E) Personal Comments
It would seem that the main content provider of the book is Jerilyn Ross, while the second author helps put them together. It seems that the book is also too 'clinical' for comfort. It presupposes that anxiety is something that does not simply 'happen to us.' By saying that anxiety is a 'normal thing,' is Ross downplaying the seriousness of sin? I know that Ross meant well in saying that anxiety is a part of life. However, in the light of Paul's teaching, should we learn to see anxiety from the dimension of focusing on God rather than on our anxiety per se?

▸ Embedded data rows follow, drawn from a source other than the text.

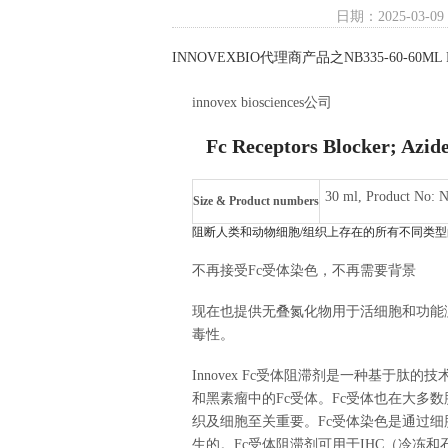
日期：2025-03-09
INNOVEXBIO代理商产品之NB335-60-60ML Fc Rec
innovex biosciences公司
Fc Receptors Blocker; Azide
Free 
30 ml, Product No: 
Size & Product numbers
阻断人类和动物细胞/组织上存在的所有不同类型
不再接受Fc受体染色，不再需要背景
现在也提供无叠氮化物用于活细胞和功能
毒性。
Innovex Fc受体阻滞剂是一种基于
和黑素瘤中的Fc受体。Fc受体也在大多
织及细胞至关重要。Fc受体染色是通过细
生的。Fc受体阻滞剂可用于IHC（冷冻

Do not be anxious about anything, but in everything, by prayer and petition,
with thanksgiving, present your requests to God. And the peace of God, which
transcends all understanding, will guard your hearts and your minds in Christ
” (Philippians 4:6-7)
Though this is not a book on spirituality, I feel that the roots of anxiety has a more spiritual origin. The Christian worldview recognizes the presence of spiritual forces of evil, lusts of the human flesh and the terrible state of society due to sinful nature of people. Stress indeed can be managed, but the extent to which it is managed is ultimately not about techniques or self-help methodologies. It lies with knowing how we are created, and our purposes in life.

Personal Rating: 3 out of 5 bookworms.